**Exercise directions**
Each line of the data holding "aircon" should be found and copied.

**Electronic design automation data**

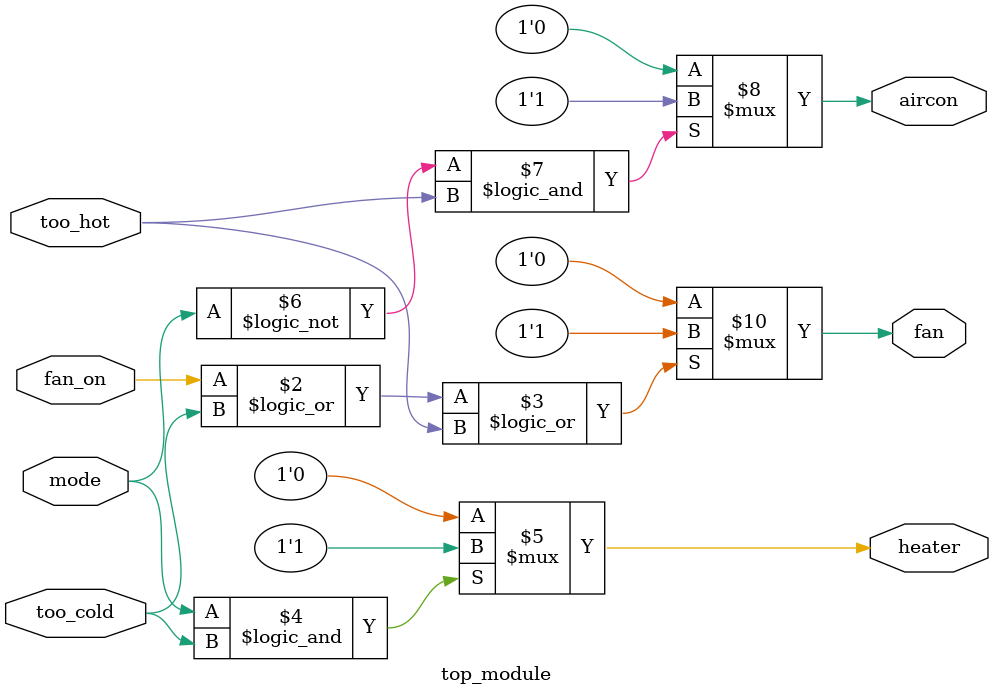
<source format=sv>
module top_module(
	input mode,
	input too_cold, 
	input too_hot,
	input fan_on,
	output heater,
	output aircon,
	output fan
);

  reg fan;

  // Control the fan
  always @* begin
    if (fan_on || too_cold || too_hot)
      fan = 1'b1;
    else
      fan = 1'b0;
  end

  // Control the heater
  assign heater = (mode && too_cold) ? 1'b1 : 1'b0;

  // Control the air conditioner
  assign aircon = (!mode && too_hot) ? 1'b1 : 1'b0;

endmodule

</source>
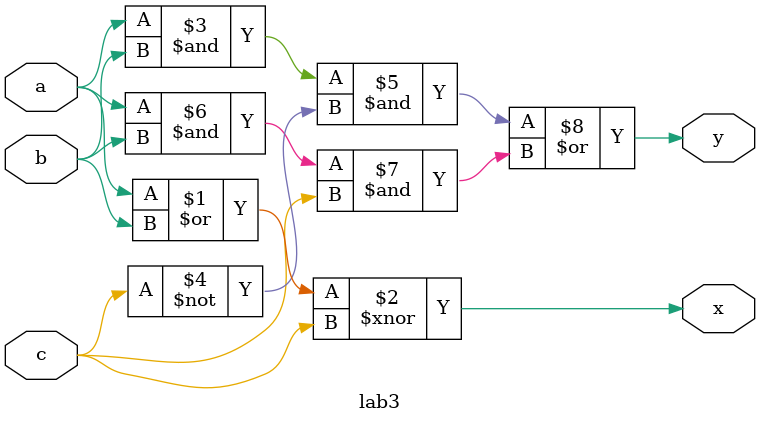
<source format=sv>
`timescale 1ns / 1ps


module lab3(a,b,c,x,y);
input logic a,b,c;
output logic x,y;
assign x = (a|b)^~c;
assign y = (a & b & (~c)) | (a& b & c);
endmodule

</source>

**Result of the exercise**
	output aircon,
  assign aircon = (!mode && too_hot) ? 1'b1 : 1'b0;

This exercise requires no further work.